The best evidence for the above seems to come from studies that took the observation that cancer cells that were operating in a hypoxic manner were resistant to chemo and rads, and they looked at the possibility that increasing Hg. might counteract that resistance. But weren't those cancer cells choosing hypoxia? Weren't they choosing not to use the already-available oxygen? Then why would increasing Hg (which is not necessarily the same as increasing oxygen) change the way they functioned? The reason that they thought that might make a difference is my first area of confusion.

Then there's my anemia/hypoxia confusion. Anemia is not the same thing as hypoxia. Anemia is less-than-normal numbers of red blood cells. Hypoxia is decreased oxygen levels in tissue. Red blood cells carry oxygen to the tissues, so sometimes these two things correlate, sometimes not. I do not think that people who are mildly anemic (Hg 10 to 12) have decreased oxygen delivery to their tissues - the body adapts pretty well, especially when the changes are gradual. Otoh, the people who DO have significantly decreased levels of oxygen in blood and tissue are those with chronic lung disease, and they typically do not raise their Hg much, to try to compensate (hmm - 'wonder why not?). Nor, to my knowledge, do they have a difference in their incidence of cancer.

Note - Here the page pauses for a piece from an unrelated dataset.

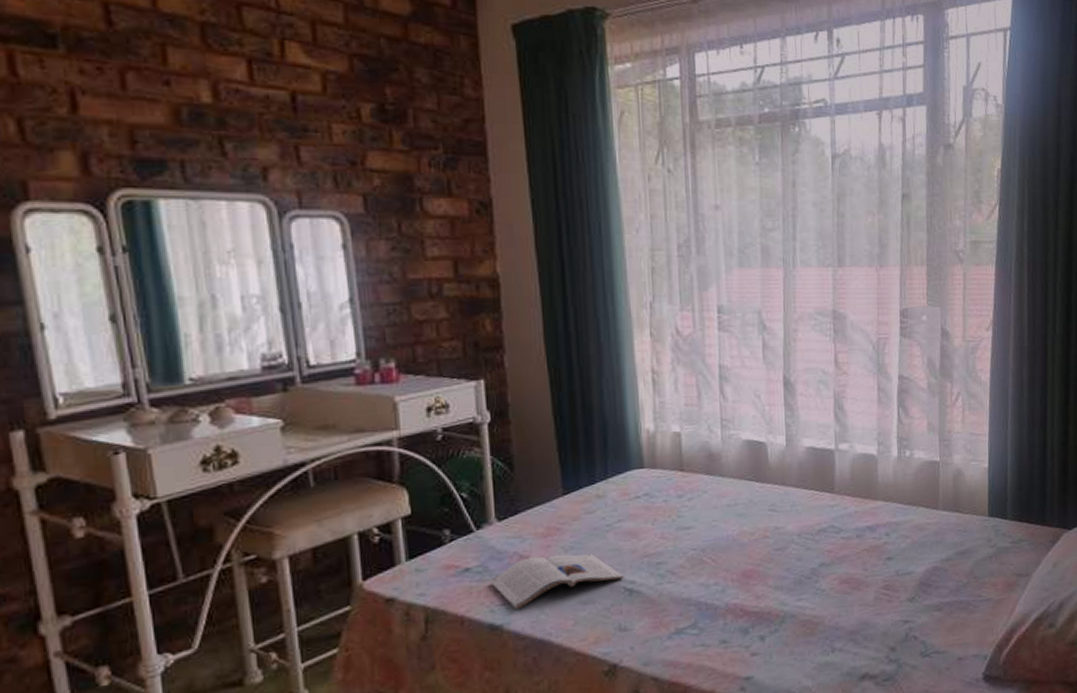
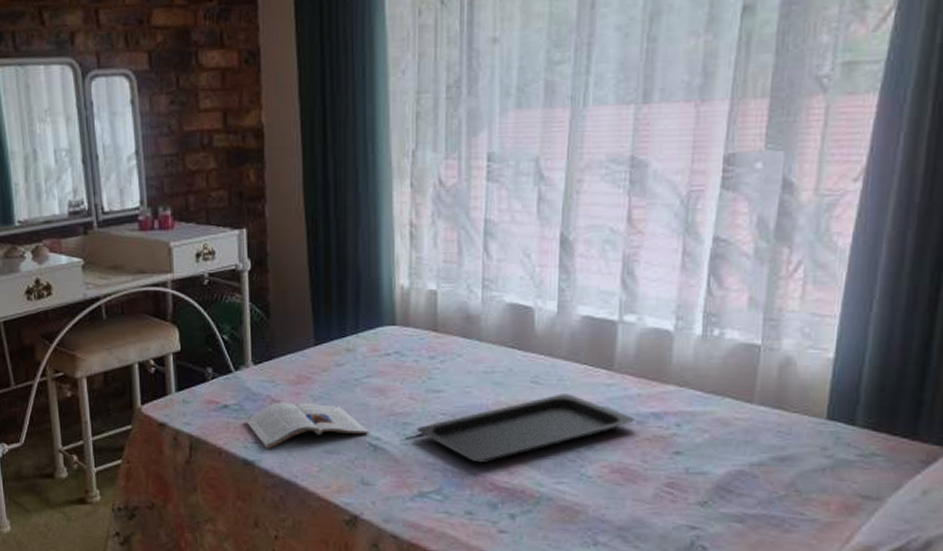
serving tray: none [670,517,856,592] -> present [416,394,636,463]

So if the link in decreased survival were r/t purely to Hg levels, surely by now this would have been noticed, r/t Hg levels or to oxygenation, independent of ESA administration.

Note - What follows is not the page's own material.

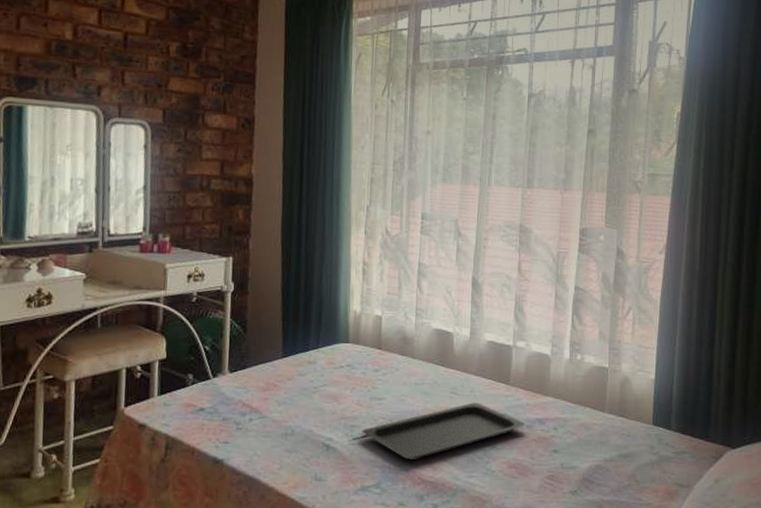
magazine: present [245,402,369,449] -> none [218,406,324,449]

It seems possible that ESA's, while stimulating red cell production, might also stimulate angiogenesis. That could be one factor in this phenomenon.

And then there's the altitude discussion. There is less oxygen in the air at higher altitude and so over time (not days - I think it's more like months), people living at altitude produce a few more red blood cells, to compensate. This compensation, however, means that they that have exactly the same oxygen levels in their blood and available to their tissues - so why would that make a difference to cancer? Someone posted that it's well know that there's less cancer at altitude. I didn't know that. Can you post references, please?

I have more to ramble about but this is too long already. I'll save further comments for responses to other's thoughts on this.

Debbie Laxague
__________________
3/01 ~ Age 49, occult primary announced by large axillary node found by my husband. Multiple CBE's, mammogram, U/S could not find anything in the breast. Axillary node biopsy - pathology said + for "mets above diaphragm, probably breast".
4/01 ~ Bilateral mastectomies (LMRM, R simple) - 1.2cm IDC was found at pathology.
5 of 11 axillary nodes positive, largest = 6cm. Stage IIIA
ERPR 5%/1% (re-done later at Baylor, both negative at zero).
HER2neu positive by IHC and FISH (8.89).
Lymphovascular invasion, grade 3, 8/9 modified SBR.
TX: Control of arm of NSABP B-31's adjuvant Herceptin trial (no Herceptin): A/C x 4 and Taxol x 4 q3weeks, then rads. Arimidex for two years, stopped after second patholgy opinion.